Hit-Boy is much more than a producer, he’s someone who lives, breathes, and sleeps music. Now, he’s celebrating a potential 4th Grammy win, being nominated for Producer of the Year (Non-Classical) at the upcoming Grammys.
His endless catalog of hit records include Jay Z and Kanye’s “N*ggas In Paris,” Travis Scott’s “SICKO MODE,” Kendrick Lamar’s “Backseat Freestyle,” Nipsey Hussle and Roddy Rich’s “Racks In The Middle,” and many more. But while the plaques and accolades are great, nothing means more to Hit-Boy than his newest endeavor: executive producing his father Big Hit’s debut album titled Truth Is In My Eyes.
The bond between Hit-Boy and his dad is undeniable, with the latter finally coming home from prison in May of this year. The crazy part is, Hit-Boy’s father was pretty much behind bars the entirety of Hit-Boy’s life. Prior to this 9-month stint, Big Hit was locked up for over 20 years.
In fact, Hit-Boy didn’t expect his father to be released this year, which makes the story even more compelling. Ever since then, Big Hit has been in studio recording, with Hit-Boy being one of the first producers to produce an entire project for his father.
On Saturday, December 16th, Hit-Boy and his father Big Hit celebrated their official album release with a pop-up store at Bottom Bunk on Melrose Ave. in Los Angeles. The entire city of Los Angeles was present to support, including fellow Los Angeles native Dom Kennedy and TeeFlii.
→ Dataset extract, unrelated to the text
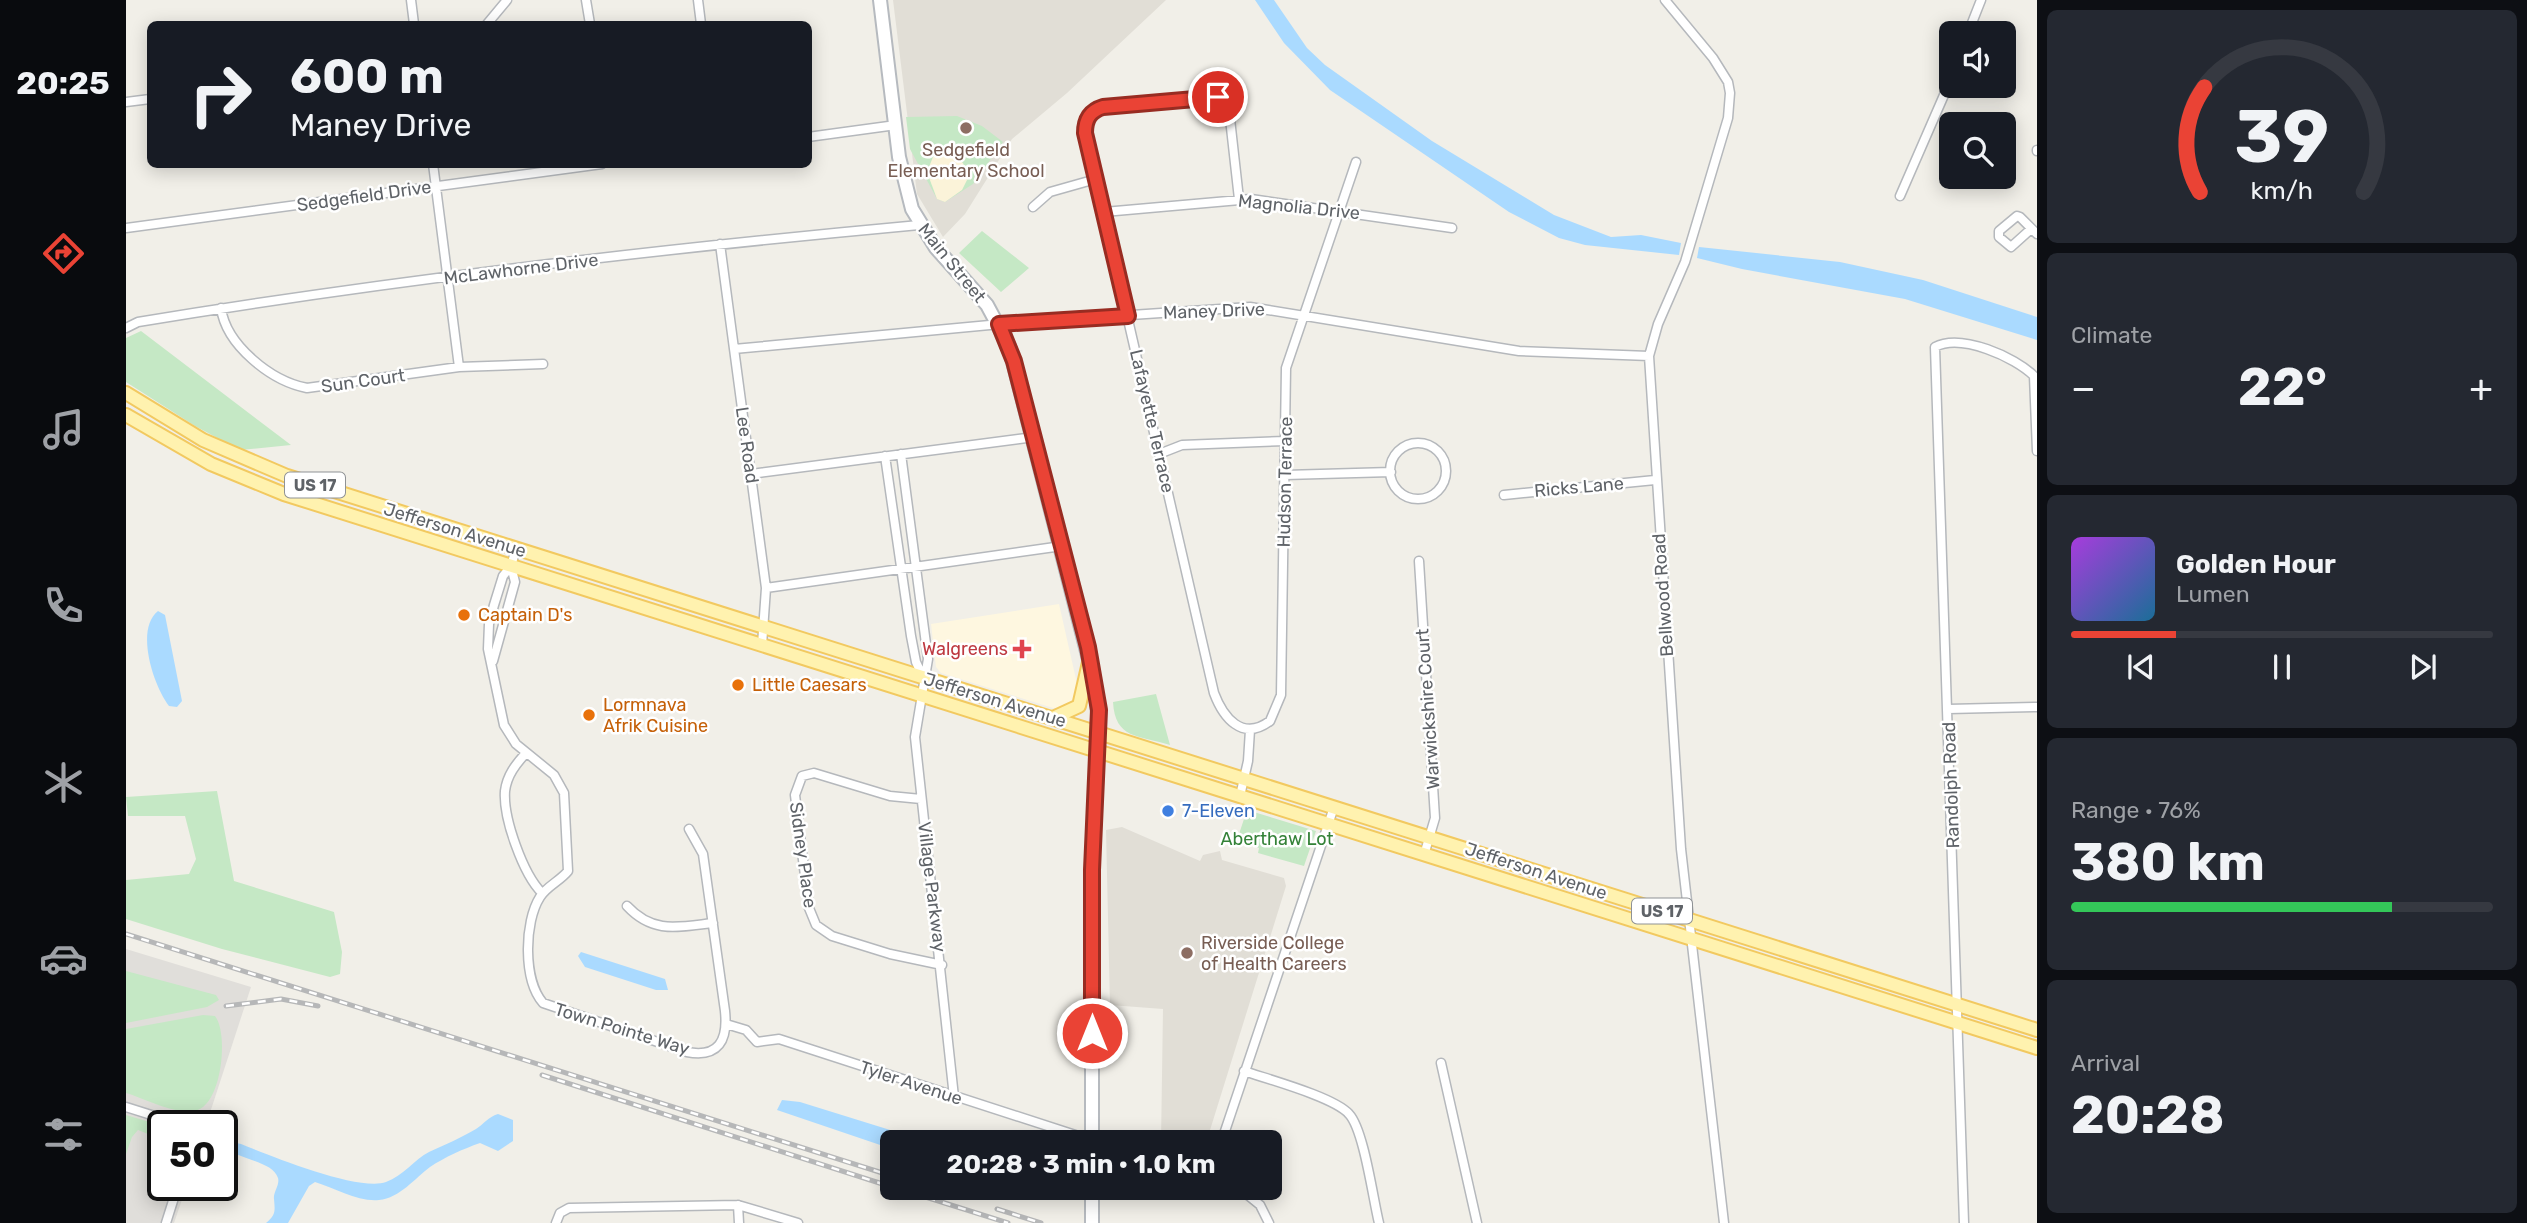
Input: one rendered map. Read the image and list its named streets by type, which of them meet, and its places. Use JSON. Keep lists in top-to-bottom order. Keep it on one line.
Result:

At one point, Hit-Boy even FaceTimes Snoop Dogg, who’s a standout feature on the 17-track project. Other guest appearances include The Alchemist, Musiq Soulchild, Benny The Butcher, Mozzy, and Dom Kennedy.
Downstairs, guests were able to shop exclusive merch such as limited-edition t-shirts and CDs. But it was the art exhibit upstairs that spoke volumes to the significance in this project.
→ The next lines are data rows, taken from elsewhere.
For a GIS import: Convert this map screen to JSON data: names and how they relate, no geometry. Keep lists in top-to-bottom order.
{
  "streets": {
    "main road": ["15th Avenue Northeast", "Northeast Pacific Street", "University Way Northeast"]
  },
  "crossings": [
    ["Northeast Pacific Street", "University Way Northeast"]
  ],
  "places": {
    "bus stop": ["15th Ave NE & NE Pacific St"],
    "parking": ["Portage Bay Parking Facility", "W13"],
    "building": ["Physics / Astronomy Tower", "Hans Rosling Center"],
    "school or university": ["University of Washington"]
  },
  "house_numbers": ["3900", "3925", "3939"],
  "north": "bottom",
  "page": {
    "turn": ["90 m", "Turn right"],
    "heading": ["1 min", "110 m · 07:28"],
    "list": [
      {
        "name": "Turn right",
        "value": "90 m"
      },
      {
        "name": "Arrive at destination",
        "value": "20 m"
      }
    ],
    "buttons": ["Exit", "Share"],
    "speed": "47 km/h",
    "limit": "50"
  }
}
One of the most inspiring pieces was the display of his actual jail cell that he spent 9 consecutive years in. With no light coming in, Big Hit was able to tap into his artistry by drawing on towels using sugar-free Kool-Aid — proving he’s an artist, not a criminal. There was also a small TV on the floor showing Big Hit doing push-ups, reminding folks to make the best out of their situation whatever that may be.
On the other side of this was a display showing Big Hit’s last meal before he was released, with a super basic sandwich inside. This was to show how inhumane the conditions were in prison, oftentimes being fed food that’s expired or old.
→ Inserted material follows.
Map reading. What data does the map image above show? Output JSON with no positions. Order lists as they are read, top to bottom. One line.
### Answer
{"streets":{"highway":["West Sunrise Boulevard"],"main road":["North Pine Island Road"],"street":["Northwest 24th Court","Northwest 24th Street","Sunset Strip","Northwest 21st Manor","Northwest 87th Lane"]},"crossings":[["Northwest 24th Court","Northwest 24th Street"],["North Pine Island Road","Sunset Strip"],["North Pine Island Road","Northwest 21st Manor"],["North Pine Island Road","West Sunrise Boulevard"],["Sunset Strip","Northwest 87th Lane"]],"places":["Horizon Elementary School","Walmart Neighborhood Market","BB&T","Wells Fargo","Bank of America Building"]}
The Grammy’s this year have some VERY interesting nominations, but one of my favorite categories is “producer of the year”👀🔥♬ Surround Sound – JID
The beauty lies in the fact that the entire time Big Hit was locked up, his son was out here winning Grammys, making hits, and solidifying himself as a mainstay in the music industry. 2024’s Grammy nomination solidifies Hit-Boy as a game-changer, being the only nominee who produced all his albums by himself, as well as owns the rights to. This includes Nas’ King Disease III, which is nominated for Best Rap Album.
Hit-Boy’s work ethic speaks for itself. All his new releases are completely independent, putting his blood, sweat, and tears into each project and investing back into himself. In conjunction with his label Surf Club, Big Hit’s album is released on Jpay so those who are incarcerated can listen, with 15% of proceeds going to charity. The project was released exclusively on https://bighitnupid.com/ before hitting streaming services.
At the end of the day, Hit-Boy’s stance on owning his masters and giving music to his fans directly is one that does not go unnoticed. With the release of his father’s album, he shows audiences all around the world that they too can make their wildest dreams come true, without the need of a major label backing.
As always, Hit-Boy lets the music speak for itself. The Truth Is In My Eyes is told from the perspective of a father who was stripped of his freedom, and the chance to be present in his son’s life. It’s real storytelling and real lyricism, over production from one of the GOATs.